Recovery of cultures and isolation as pure cultures.
Twelve representative high-throughput culture collection (HTCC) isolates chosen from five OMG subclades (the clades OM60, BD1-7, KI89A, OM182, and SAR92; see Fig. 1) were revived from frozen 10%-glycerol stocks. Frozen stocks of the isolates were initially thawed in a 20°C water bath, and 200 μl of cultures were transferred to 100 ml of fresh LNHM. The initial HTCC cultures revived from frozen stocks were successively purified using dilution-to-extinction culturing in order to ensure the purity of the cultures. The initial cultures were diluted to 1 to 3 cells per ml in LNHM, and 1 ml of each culture was dispensed into each well of 48-well plates. After 2 weeks of incubation at 16°C, 48-well plates were screened for cellular growth and purity using DAPI-stained epifluorescence microscopy and PCR-RFLP analyses. The positively scored cultures were diluted to fresh medium, and this process was repeated three times. Colony-forming activity was tested by spreading purified HTCC isolates on marine agar 2216 (MA2216; Difco, Detroit, Mich.), R2A agar in aged seawater (R2A) (44, 52), R2A agar diluted in aged seawater 1:10 (vol/vol) (1/10 R2A), 1/10 R2A agar in artificial seawater from Schut et al. (47), 1/10 R2A agar in artificial seawater from Zobell's formula 2 (50), 1/10 R2A agar in artificial seawater from DSMZ medium 246 (http://www.dsmz.de), and LNHM plus 1× MC agar. Colonies grown on solid agar media were purified, transferred to fresh liquid medium, and stored as 10% glycerol stock.
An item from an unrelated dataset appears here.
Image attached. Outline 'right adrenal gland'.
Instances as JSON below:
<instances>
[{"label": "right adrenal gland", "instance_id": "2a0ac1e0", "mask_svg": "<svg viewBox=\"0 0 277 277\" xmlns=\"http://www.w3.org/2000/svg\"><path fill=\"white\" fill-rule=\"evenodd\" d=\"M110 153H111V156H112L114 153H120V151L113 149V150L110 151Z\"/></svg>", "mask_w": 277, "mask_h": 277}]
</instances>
Characterization of growth properties.
The growth characteristics of the 12 representative isolates in the OMG group were examined under different culture conditions, including various temperatures and carbon concentrations. For determination of optimum growth temperatures, cell densities were adjusted to approximately 800 cells ml−1 in LNHM plus 1× MC medium using cultures in the exponential growth phase. The cultures were incubated at 4, 10, 16, 20, 25, and 30°C. Cultures in exponential growth phase were also inoculated in LNHM medium amended with different concentrations of MC, including LNHM plus no MC, 0.1× MC, 0.5× MC, 1× MC, 5× MC, 10× MC, and 50× MC, and incubated at 16°C. The average dissolved organic carbon (DOC) concentrations of the LNHM medium (unamended seawater medium) measured by a TOC analyzer, which was made using Oregon coast seawater, were approximately 1.0 mg liter−1 (12), and the calculated DOC concentrations of 1× MC were 35 mg liter−1.
Cell densities, sizes, and morphologies were examined at 1- to 2 day-intervals by DAPI staining using an epifluorescence microscope (DMRB) equipped with a cooled charge-coupled device camera (ORCA-ER, Hamamatsu, Japan) and IPLab v3.5.6 scientific imaging software (Scanalytics, Fairfax, Va.). Cell sizes in exponential and stationary phases were measured from 15 images per sample (ca. 60 cells per image) taken by IPLab v3.5.6. Cell biovolume was calculated from length and width measurements using the following equation: biovolume = (π/4)w2[l − (w/3)], where l is cell length and w is cell width (39). Finally, specific growth rate (μ) was calculated from the exponential phase of the growth curve for every experimental set.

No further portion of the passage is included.